5) Senescent cells are those that have suffered damage or reached the evolved limits on cell division and shut down. They should be destroyed by the immune system or by their own self-destruction programs, but over the years they nonetheless accumulate where they are not wanted, such as in the joints. Senescent cells degrade the surrounding tissue integrity and also release harmful signals that raise the odds of nearby cells becoming senescent.

6) As we age, a small handful of different proteins misfold and accumulate outside cells in clumps and fibrils known as amyloid. These are associated with many age-related conditions, such as Alzheimer’s disease, but it is not yet fully understood how they cause harm.

7) A few forms of hardy waste product build up within long-lived cells, such as those of the nervous system, impairing cellular housekeeping functions and ultimately preventing a cell from doing its job or causing it to malfunction.

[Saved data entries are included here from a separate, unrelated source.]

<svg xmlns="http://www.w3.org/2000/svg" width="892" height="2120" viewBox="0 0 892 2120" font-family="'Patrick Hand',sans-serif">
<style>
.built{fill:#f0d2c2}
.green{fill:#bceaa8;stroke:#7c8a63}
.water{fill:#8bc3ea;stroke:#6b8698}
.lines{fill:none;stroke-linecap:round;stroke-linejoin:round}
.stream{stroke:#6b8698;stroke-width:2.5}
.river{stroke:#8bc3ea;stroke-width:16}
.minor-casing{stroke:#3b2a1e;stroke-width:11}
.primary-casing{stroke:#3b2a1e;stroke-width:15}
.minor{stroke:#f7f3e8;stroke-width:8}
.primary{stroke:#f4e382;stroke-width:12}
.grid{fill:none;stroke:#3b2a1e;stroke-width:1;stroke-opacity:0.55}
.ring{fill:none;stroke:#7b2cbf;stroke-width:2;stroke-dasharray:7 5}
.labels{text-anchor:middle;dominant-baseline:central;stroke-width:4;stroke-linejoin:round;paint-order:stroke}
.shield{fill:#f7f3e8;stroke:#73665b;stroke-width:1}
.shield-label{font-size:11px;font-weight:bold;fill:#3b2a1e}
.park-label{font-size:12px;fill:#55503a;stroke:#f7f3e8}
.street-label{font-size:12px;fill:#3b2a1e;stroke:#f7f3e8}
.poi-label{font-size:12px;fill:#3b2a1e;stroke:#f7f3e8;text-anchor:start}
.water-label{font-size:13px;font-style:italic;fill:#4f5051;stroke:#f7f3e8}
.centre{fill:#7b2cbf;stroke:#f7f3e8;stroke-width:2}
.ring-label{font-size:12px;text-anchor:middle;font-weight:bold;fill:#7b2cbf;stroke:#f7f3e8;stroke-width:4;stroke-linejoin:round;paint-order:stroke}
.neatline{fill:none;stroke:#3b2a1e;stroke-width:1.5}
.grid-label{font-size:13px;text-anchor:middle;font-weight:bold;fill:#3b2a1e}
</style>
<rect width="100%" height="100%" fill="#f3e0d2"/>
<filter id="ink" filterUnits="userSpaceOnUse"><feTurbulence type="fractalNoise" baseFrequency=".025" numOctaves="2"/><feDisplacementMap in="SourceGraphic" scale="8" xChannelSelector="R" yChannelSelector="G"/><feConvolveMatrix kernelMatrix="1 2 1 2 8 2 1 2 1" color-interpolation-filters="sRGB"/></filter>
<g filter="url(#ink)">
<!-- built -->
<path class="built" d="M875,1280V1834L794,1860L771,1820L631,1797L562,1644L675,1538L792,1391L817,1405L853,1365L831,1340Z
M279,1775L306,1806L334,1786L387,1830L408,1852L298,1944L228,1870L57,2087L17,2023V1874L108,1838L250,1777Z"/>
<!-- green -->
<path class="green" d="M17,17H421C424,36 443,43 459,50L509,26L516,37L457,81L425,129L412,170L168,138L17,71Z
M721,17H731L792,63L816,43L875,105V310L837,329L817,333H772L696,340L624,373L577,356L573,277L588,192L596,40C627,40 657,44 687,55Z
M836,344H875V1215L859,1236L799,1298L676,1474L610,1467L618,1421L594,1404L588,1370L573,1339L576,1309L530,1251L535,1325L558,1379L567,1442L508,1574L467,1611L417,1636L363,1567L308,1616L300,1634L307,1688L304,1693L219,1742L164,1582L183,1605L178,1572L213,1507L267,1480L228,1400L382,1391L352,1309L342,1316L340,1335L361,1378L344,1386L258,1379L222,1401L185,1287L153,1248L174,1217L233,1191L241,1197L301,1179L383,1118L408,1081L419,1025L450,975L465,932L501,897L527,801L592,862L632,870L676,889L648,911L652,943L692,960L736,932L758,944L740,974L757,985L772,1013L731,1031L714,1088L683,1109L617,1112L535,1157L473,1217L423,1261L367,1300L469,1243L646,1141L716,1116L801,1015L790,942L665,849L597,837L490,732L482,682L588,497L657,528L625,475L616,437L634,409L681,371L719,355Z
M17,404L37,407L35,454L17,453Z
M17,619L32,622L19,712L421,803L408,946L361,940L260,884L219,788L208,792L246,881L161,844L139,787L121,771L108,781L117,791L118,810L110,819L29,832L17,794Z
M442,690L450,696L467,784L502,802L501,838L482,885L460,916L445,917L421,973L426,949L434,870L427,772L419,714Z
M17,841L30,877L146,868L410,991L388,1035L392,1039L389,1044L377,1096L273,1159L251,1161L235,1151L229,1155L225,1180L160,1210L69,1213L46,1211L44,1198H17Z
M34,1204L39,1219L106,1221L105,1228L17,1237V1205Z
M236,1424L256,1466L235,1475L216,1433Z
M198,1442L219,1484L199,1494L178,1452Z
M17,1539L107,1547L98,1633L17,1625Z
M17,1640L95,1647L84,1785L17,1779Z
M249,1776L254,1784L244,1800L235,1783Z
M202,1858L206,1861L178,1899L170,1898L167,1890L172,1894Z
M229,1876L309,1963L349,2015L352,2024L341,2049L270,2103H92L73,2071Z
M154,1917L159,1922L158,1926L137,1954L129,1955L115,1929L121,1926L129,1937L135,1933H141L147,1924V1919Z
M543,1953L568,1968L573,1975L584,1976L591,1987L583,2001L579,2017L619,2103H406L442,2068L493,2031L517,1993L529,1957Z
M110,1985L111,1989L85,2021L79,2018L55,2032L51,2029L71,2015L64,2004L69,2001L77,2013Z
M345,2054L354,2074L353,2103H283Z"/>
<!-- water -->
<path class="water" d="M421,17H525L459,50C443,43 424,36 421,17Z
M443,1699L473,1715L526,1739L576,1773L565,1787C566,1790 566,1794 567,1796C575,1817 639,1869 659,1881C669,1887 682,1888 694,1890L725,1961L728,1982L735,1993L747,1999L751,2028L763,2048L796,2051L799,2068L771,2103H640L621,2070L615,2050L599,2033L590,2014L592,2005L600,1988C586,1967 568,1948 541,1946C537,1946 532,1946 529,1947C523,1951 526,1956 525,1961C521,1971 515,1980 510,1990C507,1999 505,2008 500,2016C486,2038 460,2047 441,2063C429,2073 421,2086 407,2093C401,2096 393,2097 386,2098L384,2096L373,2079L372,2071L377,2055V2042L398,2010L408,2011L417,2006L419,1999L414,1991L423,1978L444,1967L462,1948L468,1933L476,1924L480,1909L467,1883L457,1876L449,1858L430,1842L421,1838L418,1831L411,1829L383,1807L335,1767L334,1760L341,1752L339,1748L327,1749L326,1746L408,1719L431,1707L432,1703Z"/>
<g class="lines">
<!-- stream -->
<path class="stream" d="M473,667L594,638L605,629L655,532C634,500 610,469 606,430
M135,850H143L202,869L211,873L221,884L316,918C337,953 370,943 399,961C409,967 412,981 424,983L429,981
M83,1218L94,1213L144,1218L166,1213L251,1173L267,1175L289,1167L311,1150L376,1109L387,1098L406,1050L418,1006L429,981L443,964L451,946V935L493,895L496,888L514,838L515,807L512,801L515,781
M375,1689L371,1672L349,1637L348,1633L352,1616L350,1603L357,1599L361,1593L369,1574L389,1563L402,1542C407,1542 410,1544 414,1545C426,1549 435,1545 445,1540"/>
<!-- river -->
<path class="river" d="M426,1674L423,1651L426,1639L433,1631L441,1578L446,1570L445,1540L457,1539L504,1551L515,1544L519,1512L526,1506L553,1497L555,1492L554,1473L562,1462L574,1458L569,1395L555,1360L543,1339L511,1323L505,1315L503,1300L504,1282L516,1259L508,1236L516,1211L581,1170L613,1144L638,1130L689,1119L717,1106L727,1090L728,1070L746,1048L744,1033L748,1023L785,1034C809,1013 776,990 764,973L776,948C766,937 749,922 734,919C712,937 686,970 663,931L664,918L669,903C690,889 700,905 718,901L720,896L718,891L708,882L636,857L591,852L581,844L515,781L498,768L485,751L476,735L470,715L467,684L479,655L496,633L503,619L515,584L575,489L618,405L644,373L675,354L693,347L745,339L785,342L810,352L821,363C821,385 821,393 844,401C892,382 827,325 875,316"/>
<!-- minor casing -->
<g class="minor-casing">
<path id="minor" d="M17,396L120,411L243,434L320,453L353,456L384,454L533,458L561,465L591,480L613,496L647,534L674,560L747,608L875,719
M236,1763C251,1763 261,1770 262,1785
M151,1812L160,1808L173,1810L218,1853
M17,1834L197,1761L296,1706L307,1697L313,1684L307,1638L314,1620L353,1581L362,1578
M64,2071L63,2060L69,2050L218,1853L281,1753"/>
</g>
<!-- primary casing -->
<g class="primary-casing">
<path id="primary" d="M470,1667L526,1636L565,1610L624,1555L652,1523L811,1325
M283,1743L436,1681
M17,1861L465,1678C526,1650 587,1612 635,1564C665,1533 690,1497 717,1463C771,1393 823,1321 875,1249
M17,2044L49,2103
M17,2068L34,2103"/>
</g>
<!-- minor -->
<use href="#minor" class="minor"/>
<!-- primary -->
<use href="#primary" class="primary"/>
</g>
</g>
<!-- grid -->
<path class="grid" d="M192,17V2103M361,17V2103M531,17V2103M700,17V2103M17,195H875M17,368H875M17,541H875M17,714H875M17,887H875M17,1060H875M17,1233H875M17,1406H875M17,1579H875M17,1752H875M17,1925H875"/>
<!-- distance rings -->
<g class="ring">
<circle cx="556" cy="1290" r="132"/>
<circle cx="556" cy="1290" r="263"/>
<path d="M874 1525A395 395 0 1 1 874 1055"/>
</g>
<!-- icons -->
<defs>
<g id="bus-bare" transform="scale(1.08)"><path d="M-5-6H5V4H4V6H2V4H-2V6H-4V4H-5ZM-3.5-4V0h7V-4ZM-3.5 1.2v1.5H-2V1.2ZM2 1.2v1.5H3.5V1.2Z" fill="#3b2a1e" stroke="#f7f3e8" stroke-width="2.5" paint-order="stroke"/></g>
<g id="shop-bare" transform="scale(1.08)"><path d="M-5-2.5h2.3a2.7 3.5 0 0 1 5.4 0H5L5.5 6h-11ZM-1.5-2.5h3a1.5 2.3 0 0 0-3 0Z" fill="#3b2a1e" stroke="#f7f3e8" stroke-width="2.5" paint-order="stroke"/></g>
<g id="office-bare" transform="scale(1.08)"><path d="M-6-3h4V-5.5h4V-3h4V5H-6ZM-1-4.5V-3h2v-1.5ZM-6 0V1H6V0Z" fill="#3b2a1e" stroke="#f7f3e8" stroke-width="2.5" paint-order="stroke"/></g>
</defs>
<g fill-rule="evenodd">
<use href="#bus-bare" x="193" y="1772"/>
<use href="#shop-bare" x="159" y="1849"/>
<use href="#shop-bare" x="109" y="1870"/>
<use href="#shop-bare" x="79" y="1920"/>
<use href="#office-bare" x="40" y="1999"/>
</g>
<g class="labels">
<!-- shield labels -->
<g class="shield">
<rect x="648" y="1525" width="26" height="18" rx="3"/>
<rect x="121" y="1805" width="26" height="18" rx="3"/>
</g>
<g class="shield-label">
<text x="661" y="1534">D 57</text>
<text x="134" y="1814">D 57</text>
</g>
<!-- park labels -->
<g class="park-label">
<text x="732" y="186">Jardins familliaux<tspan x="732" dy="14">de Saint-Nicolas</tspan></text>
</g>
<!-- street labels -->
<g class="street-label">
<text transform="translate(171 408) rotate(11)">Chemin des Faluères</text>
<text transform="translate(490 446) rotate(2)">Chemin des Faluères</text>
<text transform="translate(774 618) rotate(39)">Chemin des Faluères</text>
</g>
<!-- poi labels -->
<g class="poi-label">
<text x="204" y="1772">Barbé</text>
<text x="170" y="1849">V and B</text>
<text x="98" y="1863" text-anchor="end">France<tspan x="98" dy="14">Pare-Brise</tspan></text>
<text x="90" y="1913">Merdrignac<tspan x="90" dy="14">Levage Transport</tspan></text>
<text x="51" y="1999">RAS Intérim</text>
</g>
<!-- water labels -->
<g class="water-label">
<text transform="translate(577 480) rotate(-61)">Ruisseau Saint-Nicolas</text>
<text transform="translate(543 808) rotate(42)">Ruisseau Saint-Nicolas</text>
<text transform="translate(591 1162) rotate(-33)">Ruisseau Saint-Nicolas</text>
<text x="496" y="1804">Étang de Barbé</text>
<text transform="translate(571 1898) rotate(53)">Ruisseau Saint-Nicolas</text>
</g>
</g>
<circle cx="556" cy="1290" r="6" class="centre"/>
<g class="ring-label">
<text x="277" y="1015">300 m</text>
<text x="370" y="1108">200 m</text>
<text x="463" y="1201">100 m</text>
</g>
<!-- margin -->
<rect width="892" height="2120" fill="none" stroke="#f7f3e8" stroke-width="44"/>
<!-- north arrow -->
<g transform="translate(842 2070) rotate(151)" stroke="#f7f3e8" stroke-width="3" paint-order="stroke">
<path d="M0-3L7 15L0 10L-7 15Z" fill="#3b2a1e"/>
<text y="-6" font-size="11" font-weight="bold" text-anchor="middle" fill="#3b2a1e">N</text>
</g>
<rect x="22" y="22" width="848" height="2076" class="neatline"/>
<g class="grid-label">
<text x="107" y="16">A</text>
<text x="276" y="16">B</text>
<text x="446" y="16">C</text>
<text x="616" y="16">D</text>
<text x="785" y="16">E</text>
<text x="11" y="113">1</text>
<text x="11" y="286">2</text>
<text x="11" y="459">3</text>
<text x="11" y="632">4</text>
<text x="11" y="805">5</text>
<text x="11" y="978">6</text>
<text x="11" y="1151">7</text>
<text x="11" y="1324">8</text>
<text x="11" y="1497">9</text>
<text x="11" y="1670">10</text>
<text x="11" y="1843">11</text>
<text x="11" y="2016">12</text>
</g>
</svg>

Today we stand at least 20 years from the first comprehensive suite of effective therapies to either slow aging or reverse aging, even in the best of plausible scenarios – although some parts of that suite will likely emerge sooner, such as senescent cell clearance. Many of us will be old by that time: methods of slowing aging that work by reducing the pace at which damage accumulates will do very little for someone who is already aged and very damaged. A therapy that can even partially reverse aging by repairing the damage that causes degeneration will be far more beneficial to old people. Further, a therapy that repairs damage can be used over and again as damage reoccurs with the passage of time, and will provide a benefit each time it is used. Drugs that slow aging would have to be taken on an ongoing basis, producing only a small short-lasting benefit with each dose, and the end result is still that an individual will age to death. In comparison, a set of sufficiently effective repair therapies could be undertaken once every few years to indefinitely hold off the progression of aging.

The differences in utility are very clear. So if billions of dollars and decades of time are to be spent on developing either a way to slow aging or a way to reverse aging, why not work on the obviously better solution rather than the obviously worse solution, given that the costs are in the same ballpark? The real threat to our future that I see today is that the bulk of funding and present work on human longevity is focused on drug discovery to slow aging – research that will likely result in little to no benefit for anyone entering middle age today. If you and I want to live longer, healthier lives, then work on rejuvenation must instead become the priority.